Indino spera in un ripensamento da parte del governo: «In Riviera stanno arrivando migliaia di giovani che vogliono divertirsi. Quando trovano le discoteche chiuse si arrangiano e vanno a ballare dove possono, senza alcun tipo di controllo. In questo modo lo Stato ha legalizzato l’abusivismo, permettendo a molte persone senza scrupoli di fare business in questo contesto. In più si pone un tema di ordine pubblico: stanno aumentando risse e accoltellamenti. D’altronde accade questo se si lasciano i ragazzi in strada».
Nelle chat degli addetti ai lavori si respira aria di smobilitazione. In Romagna più di qualcuno ha abbandonato l’attività, diversi proprietari hanno deciso di affittare gli enormi spazi dei parcheggi per fare cassa. Altri riaprono cambiando formula, organizzando cene-spettacolo. Vale tutto, o quasi. C’è chi ha riacceso la musica e riempito la pista. Per questo un paio di discoteche del riminese sono state chiuse dalle forze dell’ordine. «Bisogna rispettare le regole – chiarisce il presidente di Confcommercio Indino – ma non biasimo chi è stato multato per aver raccattato qualche spicciolo. I gestori dei locali sono alla disperazione, pagano affitti da 200mila euro annui oltre a tasse e bollette. In cambio hanno ricevuto ristori di 6 o 7 mila euro».

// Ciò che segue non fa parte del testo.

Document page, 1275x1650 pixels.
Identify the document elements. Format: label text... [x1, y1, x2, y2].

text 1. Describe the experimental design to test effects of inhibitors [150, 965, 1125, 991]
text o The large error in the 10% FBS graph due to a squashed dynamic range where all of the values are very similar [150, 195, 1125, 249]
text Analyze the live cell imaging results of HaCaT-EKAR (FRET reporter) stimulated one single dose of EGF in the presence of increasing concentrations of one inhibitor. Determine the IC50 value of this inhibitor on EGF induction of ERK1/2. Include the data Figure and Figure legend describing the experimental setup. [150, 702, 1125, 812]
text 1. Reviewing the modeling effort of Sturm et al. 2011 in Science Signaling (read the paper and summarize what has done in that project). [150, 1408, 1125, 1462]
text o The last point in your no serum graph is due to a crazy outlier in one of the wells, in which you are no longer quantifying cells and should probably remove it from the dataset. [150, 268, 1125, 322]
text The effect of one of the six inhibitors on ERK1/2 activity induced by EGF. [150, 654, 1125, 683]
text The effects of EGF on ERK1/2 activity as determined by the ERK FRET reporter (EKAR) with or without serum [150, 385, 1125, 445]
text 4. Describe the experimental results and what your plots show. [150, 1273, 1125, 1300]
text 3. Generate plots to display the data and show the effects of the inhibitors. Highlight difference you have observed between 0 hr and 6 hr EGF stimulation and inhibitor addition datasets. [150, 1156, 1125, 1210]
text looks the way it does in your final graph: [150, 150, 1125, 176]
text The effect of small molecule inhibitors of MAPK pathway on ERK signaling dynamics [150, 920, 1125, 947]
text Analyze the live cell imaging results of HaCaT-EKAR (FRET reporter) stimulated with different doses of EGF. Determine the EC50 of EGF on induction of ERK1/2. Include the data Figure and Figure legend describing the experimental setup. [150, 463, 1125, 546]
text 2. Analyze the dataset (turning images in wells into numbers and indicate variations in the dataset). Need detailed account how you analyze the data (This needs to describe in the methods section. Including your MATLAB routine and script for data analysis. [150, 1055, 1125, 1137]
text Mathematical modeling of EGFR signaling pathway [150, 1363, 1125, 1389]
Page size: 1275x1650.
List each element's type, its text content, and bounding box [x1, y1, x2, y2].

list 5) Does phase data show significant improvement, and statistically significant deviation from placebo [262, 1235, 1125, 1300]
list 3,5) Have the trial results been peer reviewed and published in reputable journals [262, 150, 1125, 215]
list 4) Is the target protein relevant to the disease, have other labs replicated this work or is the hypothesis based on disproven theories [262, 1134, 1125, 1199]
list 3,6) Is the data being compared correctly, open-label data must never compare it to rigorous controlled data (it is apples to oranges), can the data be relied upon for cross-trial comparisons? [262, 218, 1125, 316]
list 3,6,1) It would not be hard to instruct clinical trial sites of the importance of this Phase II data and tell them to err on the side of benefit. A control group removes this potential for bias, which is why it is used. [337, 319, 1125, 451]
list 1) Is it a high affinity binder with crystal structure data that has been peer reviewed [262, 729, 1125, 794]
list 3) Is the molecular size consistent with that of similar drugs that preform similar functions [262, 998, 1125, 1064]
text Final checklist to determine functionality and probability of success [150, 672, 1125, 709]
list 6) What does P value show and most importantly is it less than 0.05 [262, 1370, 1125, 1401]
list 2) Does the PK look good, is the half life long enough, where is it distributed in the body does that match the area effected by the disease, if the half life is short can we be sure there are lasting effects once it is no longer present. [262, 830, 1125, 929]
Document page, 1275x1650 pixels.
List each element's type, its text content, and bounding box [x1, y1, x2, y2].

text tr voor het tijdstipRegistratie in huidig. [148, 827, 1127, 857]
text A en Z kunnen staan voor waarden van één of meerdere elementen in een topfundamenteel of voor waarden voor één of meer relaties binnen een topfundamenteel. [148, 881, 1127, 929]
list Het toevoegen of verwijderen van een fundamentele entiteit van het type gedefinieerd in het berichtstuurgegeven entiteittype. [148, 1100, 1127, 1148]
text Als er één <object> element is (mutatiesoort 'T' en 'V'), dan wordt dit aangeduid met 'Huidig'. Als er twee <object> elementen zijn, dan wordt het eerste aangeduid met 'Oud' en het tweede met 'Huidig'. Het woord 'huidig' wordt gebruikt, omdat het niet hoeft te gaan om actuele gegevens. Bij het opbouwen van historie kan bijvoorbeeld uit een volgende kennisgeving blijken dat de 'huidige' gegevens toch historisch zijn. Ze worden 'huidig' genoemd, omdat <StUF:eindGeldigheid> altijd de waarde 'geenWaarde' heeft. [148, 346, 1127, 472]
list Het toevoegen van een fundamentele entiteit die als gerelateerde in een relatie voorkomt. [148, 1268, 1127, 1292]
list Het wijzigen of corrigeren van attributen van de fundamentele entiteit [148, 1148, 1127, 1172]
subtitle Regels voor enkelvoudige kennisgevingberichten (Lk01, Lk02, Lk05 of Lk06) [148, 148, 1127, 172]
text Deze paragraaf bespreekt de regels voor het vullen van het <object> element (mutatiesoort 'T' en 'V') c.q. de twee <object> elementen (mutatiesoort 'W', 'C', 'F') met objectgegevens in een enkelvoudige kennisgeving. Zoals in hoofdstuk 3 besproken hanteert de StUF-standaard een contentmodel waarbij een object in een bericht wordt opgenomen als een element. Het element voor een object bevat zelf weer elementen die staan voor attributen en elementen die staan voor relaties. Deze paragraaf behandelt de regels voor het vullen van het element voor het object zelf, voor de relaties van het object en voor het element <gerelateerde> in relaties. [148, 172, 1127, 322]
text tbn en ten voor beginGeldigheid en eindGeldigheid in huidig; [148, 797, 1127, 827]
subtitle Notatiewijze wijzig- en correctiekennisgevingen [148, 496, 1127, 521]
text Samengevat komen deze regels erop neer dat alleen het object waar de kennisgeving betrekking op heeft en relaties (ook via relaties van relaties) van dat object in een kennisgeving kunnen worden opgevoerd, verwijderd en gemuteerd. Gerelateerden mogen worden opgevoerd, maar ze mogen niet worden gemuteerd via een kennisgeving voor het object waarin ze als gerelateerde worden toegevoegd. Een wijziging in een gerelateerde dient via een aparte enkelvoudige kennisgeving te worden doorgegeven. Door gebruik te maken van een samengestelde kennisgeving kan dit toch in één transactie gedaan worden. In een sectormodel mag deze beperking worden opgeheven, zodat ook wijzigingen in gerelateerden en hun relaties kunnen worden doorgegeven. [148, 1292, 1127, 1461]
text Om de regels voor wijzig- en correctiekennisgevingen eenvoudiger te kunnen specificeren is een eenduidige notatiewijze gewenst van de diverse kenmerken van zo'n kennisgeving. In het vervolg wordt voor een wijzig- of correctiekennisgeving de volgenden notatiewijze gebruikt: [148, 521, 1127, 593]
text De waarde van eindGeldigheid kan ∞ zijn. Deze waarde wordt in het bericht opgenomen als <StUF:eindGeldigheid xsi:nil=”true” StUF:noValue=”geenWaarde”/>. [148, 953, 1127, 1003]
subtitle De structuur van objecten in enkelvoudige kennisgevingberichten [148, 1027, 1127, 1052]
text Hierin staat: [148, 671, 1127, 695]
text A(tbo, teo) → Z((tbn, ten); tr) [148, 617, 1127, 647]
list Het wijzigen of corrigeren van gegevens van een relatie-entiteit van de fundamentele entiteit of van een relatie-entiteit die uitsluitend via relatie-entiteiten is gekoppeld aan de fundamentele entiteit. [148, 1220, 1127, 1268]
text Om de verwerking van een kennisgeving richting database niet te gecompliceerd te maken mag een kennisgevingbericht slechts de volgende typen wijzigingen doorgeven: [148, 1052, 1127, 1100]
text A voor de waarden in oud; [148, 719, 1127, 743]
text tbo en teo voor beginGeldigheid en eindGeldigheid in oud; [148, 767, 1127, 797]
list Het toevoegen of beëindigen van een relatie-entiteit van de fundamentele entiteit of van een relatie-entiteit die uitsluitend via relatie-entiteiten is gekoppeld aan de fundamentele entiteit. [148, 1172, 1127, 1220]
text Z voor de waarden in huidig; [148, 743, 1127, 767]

In Romagna, come nel resto d’Italia, i gestori attendono che il green pass possa aprire le porte delle discoteche «Chi governa – si sfoga Enrico Galli – non capisce l’importanza del nostro comparto e non considera che anche noi dell’intrattenimento abbiamo aziende vere, con spese correnti e famiglie in carne e ossa. Lavoriamo a tempo pieno, personalmente dormo quattro ore a notte e non certo perché vado a divertirmi».